Bald ist es wieder so weit, und die Nächte werden verheissungsvoll und hoffentlich warm. So könnten in diesem Ausnahmesommer das gute alte Open-Air-Kino wie das Autokino ein Revival erleben und auch diejenigen vor die Leinwand locken, die sonst Projektionen im Saal bevorzugen. Und die dann erleben, wie schön es sein kann, nachts draussen zu sitzen, vor sich die Leinwand und über der Leinwand der Mond, der sich langsam über den Freudenberg schiebt. Und der Nachthimmel mit seinen dramatisch-dunklen Wolkenformationen als zweite Riesenleinwand über der ersten. Dazu gesellen sich die Geräusche scharf beobachteter Züge, um einen weiteren Filmtitel in den Text einzuschmuggeln, während eine auffrischende Brise daran erinnert, dass sich das Freiluftkino auf 670 voralpinen Höhenmetern befindet. Ein atemraubendes Spektakel, das man so nur einmal im Jahr während weniger Sommernächte geniessen kann. Wenn es nicht regnet, genau fünfzehn Mal. Was in den hiesigen Breitengraden leider nie vorkommt.
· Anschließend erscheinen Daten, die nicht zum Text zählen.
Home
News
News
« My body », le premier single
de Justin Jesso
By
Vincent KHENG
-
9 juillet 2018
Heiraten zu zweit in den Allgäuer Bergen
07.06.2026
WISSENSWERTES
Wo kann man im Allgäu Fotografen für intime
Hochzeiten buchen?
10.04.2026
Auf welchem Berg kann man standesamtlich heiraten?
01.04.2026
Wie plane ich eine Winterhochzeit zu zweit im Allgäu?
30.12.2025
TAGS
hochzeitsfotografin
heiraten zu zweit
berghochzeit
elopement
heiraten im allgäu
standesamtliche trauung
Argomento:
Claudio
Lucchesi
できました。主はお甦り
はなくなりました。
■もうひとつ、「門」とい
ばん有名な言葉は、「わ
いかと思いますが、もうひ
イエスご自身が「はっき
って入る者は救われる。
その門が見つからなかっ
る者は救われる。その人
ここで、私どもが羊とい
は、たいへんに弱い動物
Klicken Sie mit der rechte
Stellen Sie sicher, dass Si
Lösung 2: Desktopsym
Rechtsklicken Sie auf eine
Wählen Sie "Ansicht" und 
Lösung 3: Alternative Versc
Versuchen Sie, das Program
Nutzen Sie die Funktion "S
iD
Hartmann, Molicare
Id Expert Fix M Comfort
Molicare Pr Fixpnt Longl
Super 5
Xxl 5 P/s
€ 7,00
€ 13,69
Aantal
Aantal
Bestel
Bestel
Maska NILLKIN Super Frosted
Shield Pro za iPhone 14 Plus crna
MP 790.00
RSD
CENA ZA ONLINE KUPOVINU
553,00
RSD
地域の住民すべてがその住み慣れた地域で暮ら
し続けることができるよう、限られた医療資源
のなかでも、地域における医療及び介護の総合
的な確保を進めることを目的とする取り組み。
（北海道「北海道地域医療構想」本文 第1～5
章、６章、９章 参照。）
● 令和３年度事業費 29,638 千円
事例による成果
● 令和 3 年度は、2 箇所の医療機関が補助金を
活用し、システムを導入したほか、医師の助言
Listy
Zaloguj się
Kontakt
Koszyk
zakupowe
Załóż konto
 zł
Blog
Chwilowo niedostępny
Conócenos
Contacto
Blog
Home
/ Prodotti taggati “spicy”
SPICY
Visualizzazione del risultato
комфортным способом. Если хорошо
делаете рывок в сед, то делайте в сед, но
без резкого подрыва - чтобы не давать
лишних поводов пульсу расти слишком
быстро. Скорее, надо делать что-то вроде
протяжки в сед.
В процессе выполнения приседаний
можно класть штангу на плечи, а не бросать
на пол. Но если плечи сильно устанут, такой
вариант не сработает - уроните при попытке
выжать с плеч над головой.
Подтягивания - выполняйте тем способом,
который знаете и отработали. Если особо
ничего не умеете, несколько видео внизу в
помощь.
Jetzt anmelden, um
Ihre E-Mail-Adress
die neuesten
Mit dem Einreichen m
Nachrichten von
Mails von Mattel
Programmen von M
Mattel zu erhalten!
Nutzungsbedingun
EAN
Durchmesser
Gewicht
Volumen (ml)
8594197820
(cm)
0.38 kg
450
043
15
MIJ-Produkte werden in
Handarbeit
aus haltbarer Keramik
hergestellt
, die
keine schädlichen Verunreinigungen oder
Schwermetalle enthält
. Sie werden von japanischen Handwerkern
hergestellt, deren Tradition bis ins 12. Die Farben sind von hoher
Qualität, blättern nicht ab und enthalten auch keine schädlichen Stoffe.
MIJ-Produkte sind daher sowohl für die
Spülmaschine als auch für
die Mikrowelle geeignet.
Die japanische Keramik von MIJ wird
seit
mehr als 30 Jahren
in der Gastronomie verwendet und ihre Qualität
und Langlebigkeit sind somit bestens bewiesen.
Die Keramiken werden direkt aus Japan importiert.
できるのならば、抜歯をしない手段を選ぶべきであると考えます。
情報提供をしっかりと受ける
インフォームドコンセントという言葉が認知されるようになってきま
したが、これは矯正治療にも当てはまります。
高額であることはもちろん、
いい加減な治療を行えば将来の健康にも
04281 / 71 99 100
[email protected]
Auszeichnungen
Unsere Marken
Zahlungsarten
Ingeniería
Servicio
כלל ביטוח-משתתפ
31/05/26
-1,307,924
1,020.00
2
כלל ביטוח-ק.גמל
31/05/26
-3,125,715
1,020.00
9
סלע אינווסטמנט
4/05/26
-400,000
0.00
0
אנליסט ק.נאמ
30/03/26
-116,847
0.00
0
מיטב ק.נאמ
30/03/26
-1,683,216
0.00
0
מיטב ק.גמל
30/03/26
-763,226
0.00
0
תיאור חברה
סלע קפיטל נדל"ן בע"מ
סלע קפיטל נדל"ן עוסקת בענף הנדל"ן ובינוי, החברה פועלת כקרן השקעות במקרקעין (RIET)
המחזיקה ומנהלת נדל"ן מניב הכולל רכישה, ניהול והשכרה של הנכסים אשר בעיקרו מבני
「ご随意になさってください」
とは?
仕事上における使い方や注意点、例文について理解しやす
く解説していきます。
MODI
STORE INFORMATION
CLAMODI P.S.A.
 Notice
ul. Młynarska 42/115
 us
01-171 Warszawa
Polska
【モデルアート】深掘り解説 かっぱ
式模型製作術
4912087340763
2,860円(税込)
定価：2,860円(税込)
Trotzdem: Es lebe das Kino im Rondell der Lokremise unter dem Sternenhimmel von St.Gallen. Ziehen Sie sich warm an und kommen Sie. Bitte. Alle.

 

Geri Krebs ist Filmjournalist und hat die Nachwehen von zwölf Wochen Kinoentzug noch nicht ganz überwunden. Er kennt Kinosäle und Open-Air-Kinos auf dem europäischen und amerikanischen Kontinent, aber in einem Autokino war er noch nie.

 

Das Openair in der Lokremise findet vom 9. Juli bis 8. August jeweils am Donnerstag-, Freitag- und Samstagabend um 21.45 Uhr statt. Bei schönen Wetter werden die Filme im Innenhof der Lokremise gezeigt, bei Regen im Kinosaal. Bei unklaren Wetterverhältnissen gibt unsere Webseite Auskunft. Bitte reservieren Sie unter www.kinok.ch.

 

Für unser Openair haben wir in unserem Archiv gestöbert und die grossen Publikumslieblinge herausgepickt. So gibt es ein Wiedersehen mit Herzensfilmen wie Jim Jarmuschs «Paterson», Sally Potters «The Party» oder dem Oscargewinner «Parasite». Der wunderbare Harry Dean Stanton beglückt uns noch einmal in seiner letzten Rolle als kauziger «Lucky», Josef Hader mit seinem rabenschwarzen Regiedebüt «Wilde Maus» und Glenn Close als frustrierte Schriftstellergattin in der bitterbösen Komödie «The Wife». Elf Sternstunden für hoffentlich laue Sommernächte haben wir für den Juli zusammengestellt – vier weitere folgen im August.